Sustaining Engineering developed the Spectrum_10.01.01.D229 Debug patch that has added some additional debugging code to better understand the memory growth for ArchMgr.

The Archive Manager will now log such details on an interval in the ARCHMGR.OUT:

Jul 25 10:38:37 : ArchMgr performance statistics:

                        Total   Change  Rate(/sec)

Seconds counted:        1261    61

Queued messages:        3201    3012    49.4    (now 0, avg. 467, max 2296)

Dequeued messages:      3201    3012    49.4

Notifications:          3201    3012    49.4

Inserted messages:      2982    2914    47.8

Failed Inserts:         0       0       0.0

Requests:               164     41      0.7     (now 0, avg. 1, max 1)

        (avg. dur. 0.0 sec, max dur. 0.0 sec)

Responses:              164     41      0.7

No responses:           0       0       0.0

Sent messages:          0       0       0.0

Attachments:            0       0       0.0     (now 0, avg. 0, max 0)

Detachments:            0       0       0.0

Memory Usage: 30.7MB real / 134.8MB virtual

 

The debug is disabled by default. To enable the debug you must modify the .configrc file and add the report_performance=TRUE statement. By default the performance data will be written to the ARCHMGR.OUT event 10 minutes (3600 seconds). The interval can be specified by adding the report_perf_interval=<number_seconds> to the .configrc file if needed. 

 

The patch also ships a second ArchMgr binary. The ArchMgr_memc binary provides a second option for gathering more memory debug data. This should only be used at the request of Sustaining Engineering. To use the ArchMgr_memc, you simply make a backup copy of the regular ArchMgr binary. The make a copy of ArchMgr_memc and name it ArchMgr. Run 'touch checkMemory' in the $SPECROOT/SS/DDM directory before starting Archive Manager.

 

Provide a copy of the ARCHMGR to Sustaining Engineering for review.

Collected material —
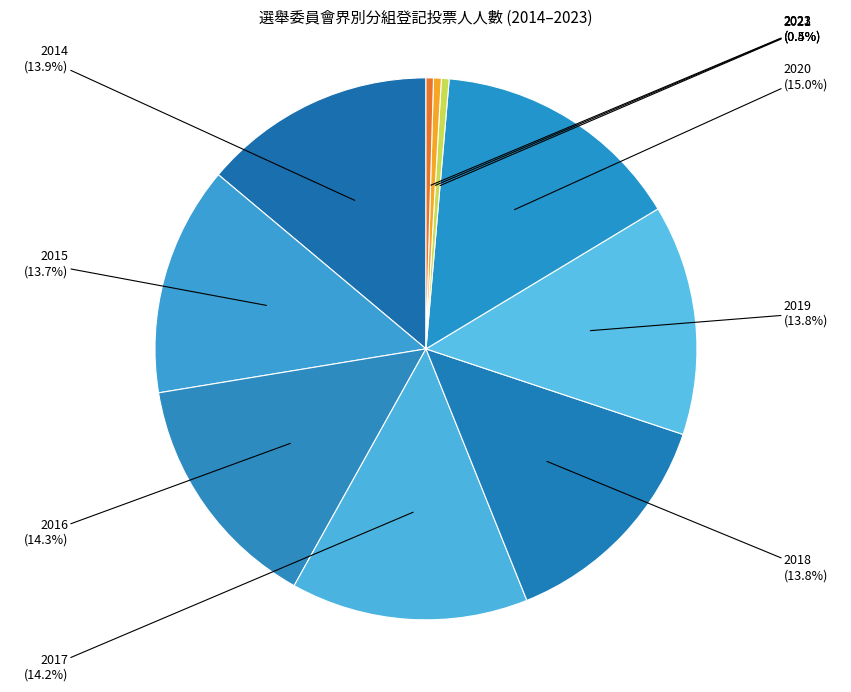

Rank the categories by value from highest to lowest.

2020, 2016, 2017, 2014, 2018, 2019, 2015, 2021, 2022, 2023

About this exercise — Can you repeat, word for word, the stretch of the ArchMgr patch notes from "Responses:              164" through "avg. 0, max 0)"? The material after the ArchMgr patch notes is unrelated to them.

Response for this exercise —
Responses:              164     41      0.7

No responses:           0       0       0.0

Sent messages:          0       0       0.0

Attachments:            0       0       0.0     (now 0, avg. 0, max 0)